A third one, around 5mm as well and near the sight glass connection to the boiler. (picture on its side):


The connection between the sight glass and the boiler (picture on its side):


And a green stain I don't like underneath the piece that's in between the steam wand and the boiler.


I'm starting to get a little bit pi**ed at myself for not inspecting it better before buying.

Any pointer on how to fix all of this?
Thanks!

Patrice,

Thank you for the excellent photos. Those leak points look troubling. Perhaps rpavlis will comment, since he knows about this and has a machine like yours. Here is a thread he wrote about such corrosion issues.

Corrosion prevention in espresso machines

Are you able to see anything on the inside of the boiler? (I have an inexpensive boroscope for such inspection but that is not part of everyone's toolkit.) I also like your idea of having Sebastien (pootoogoo) look it over if he is available.

I have a bore light to look inside the boiler but don't see much except that the descaling process took away some protective oxides. I tried to take pictures without much success as the opening of the boiler is so small. I'll try to look again tomorrow and post here if I find anything that could help.

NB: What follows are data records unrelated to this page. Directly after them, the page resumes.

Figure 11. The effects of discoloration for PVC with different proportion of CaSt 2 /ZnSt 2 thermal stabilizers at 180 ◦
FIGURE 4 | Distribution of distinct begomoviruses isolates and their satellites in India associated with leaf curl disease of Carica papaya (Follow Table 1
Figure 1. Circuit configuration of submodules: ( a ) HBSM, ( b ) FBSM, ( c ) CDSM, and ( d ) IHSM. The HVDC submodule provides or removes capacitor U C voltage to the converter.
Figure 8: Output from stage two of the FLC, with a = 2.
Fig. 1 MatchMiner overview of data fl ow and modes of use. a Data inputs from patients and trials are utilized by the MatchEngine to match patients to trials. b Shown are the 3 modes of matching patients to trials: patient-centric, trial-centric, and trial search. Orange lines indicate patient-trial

The seller was using Brita filtered water (he had the machine for around a year, I think) and I don't know what kind of water the initial owner used for the first twenty years. I was told the machine was professionnally serviced about a year and a half ago but I don't know if they also checked the boiler at the same time.

Thanks for all your help! Let's just hope I can fix this and that I don't have to pull it apart to sell the remaining pieces...

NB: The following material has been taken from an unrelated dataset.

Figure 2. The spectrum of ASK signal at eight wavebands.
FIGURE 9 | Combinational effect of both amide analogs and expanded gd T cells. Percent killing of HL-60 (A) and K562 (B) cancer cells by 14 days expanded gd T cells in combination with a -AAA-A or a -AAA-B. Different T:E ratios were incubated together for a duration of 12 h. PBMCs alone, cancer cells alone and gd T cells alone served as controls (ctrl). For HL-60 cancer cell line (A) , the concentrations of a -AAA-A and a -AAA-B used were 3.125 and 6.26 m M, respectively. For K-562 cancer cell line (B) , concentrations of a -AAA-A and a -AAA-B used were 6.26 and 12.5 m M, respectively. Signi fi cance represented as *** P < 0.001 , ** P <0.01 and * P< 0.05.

I suspect the problem was that a former owner used water with high chloride concentration. Perhaps other pollutants could have contributed too.

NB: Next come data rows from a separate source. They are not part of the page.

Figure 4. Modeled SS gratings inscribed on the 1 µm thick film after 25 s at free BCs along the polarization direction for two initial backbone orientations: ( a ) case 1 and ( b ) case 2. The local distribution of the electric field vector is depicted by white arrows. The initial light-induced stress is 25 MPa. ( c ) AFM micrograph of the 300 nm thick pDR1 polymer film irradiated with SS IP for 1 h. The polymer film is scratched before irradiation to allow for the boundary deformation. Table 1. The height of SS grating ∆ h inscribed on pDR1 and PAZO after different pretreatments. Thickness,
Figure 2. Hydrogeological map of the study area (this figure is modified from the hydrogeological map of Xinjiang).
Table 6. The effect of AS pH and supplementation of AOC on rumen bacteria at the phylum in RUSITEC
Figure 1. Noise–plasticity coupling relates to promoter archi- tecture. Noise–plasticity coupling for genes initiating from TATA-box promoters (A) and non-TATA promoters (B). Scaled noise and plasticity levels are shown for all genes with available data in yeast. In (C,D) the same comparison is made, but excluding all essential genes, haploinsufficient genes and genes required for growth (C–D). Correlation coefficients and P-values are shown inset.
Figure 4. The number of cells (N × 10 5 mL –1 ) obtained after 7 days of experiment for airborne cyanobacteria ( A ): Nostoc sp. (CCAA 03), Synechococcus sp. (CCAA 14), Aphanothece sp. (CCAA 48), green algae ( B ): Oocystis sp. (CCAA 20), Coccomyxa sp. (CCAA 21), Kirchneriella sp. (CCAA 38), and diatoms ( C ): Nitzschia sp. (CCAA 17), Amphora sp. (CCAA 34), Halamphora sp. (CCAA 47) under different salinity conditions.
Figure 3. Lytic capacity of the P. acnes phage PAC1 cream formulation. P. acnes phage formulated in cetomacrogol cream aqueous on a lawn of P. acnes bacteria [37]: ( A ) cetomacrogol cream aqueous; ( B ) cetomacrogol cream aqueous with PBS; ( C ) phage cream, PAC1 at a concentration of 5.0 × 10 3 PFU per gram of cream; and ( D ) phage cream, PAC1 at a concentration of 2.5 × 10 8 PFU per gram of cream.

I hate to sound professorial again, but I think I should explain the chloride problem. Copper metal cannot react with water or aqueous acid in an oxygen free atmosphere. However we do not live in an oxygen free atmosphere! Copper can, and does, react with oxygen. in water that is slightly alkaline, neutral, or even very slightly acidic copper oxide is insoluble and coats the copper (or copper alloy) and protects the metal very well for a VERY long time. Descaling with acid tends to remove some of the oxide coating, or all of it when the acid strength is high. The oxide coating will soon reform, but if one keep descaling again and again, one is gradually removing metal.

Now--enter the real villain, chloride. Cuprous chloride is insoluble in water. Solid CuCl is actually a larger molecule, typically a tetramer. (four of them associated together.) Oxygen can oxidise the cuprous ion to cupric. The cupric ion remains in the structure and reacts with elemental copper forming more cuprous ion. The insoluble copper chloride material just stays there and as the reaction proceeds it "eats" the copper.

The reaction can be written in a somewhat simplified way thus:

Cu⁺ → Cu²⁺ + e⁻
Cu²⁺ + Cu → 2Cu⁺

The O₂ from the atmosphere accepts the electron ( e⁻ ) and the reaction keeps going over and over. Every "turn" of the reaction system ends up converting one metallic copper atom into another cuprous. When given a chance this just keeps making more and more cuprous ion in the form of cuprous chloride and eventually there is a deep pit or hole in the object.

The reaction happens much faster at higher temperatures.

Before people understood chemistry this process was given the name "bronze disease". Remember that brass is really zinc bronze. However, pure copper can also do this. Our University had to replace a lot of copper pipes because this reaction resulted in their developing holes and our having indoor "rain".

This is less likely to occur in slightly alkaline water because the oxide coat can protect better.

Polishing away the pitted area and treatment with strong carbonate solutions, allowing the part to soak for a few hours can be used as treatment.

Robert, thank you for sounding like a professor so that you could fully explain the chemical process. What would you do to patch those holes once the reaction has been stopped?